It is sometimes argued that the third base of a code is not very important and that specificity of a codon is particularly determined by the first two bases. It has been shown that the same tRNA can recognise more than one codons differing only at the third posi­tion. This paring is not very stable and is allowed due to wobbling in base pairing at this third posi­tion.

Crick in 1965 proposed a hypothesis called wobble hypothesis to explain this phenomenon. He discovered that if U is present at first position of anticodon, it can pair with either A or G at the third position of codon. Similar is the case with G, found in anticodon, which can pair with either C or U of codon (Table 15.1 A).

The wobble hypothesis visualizes that many codons are able to tolerate mutations at the third base site because of the non-restrictive spatial limitations for the corresponding base in the anti- codon. The third nucleotide in many codons was better tolerated and could be substituted without damage.

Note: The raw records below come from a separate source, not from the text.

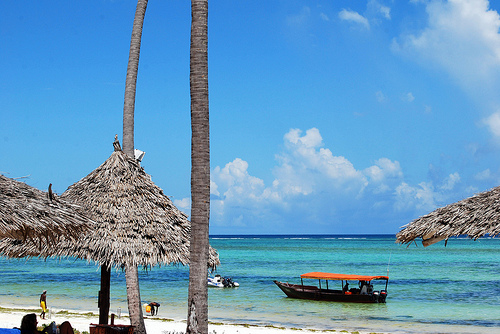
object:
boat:
[273, 270, 390, 303]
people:
[342, 283, 350, 295]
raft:
[208, 276, 240, 288]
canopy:
[0, 134, 222, 319]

The corresponding base in the anticodon would wobble and accommodate. This kind of wobbling allows economy of the number of tRNA molecules since several codons meant for same amino acid are recognized by same tRNA.

Code is Comma-less:

A comma-less code means that no punctua­tion marks are needed between two words. In other words, we can say that after one amino acid is coded, the second amino acid will be automatically coded by the next three letters and no letters are wasted (Fig. 15.4).

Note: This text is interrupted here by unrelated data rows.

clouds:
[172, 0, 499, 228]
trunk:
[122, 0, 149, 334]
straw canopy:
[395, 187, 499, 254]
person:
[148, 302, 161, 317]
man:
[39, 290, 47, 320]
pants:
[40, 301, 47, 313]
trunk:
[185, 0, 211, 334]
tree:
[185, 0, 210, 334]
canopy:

However, the code for an entire polypeptide having several amino acids is always terminated by a nonsense codon which servers as full stop in the coding terminology.

If the genetic code functions with commas, a specific nucleotide serves as a punc­tuation mark. Through experiments it has been established that poly-A (AAA) codes for lysine, poly-C (CCC) for proline, and poly-U (UUU) for phenylalanine, which implies that the commas are not made up of A, C and U.

Code is Non-Ambiguous:

Ambiguity denotes that a single codon may code for more than one amino acid. Non- ambiguous means that there is no ambiguity about a particular codon. A particular codon will always code for the same amino acid.

The genetic code is generally non-ambiguous, can be experimentally confirmed using a specific single triplet-ribosome complex which directs the binding of specific tRNA. For example, UUU triplet-ribosome complex directs the binding of phenylalanine-tRNA and AAA triplet-ribosome complex directs the binding of the lysine-tRNA.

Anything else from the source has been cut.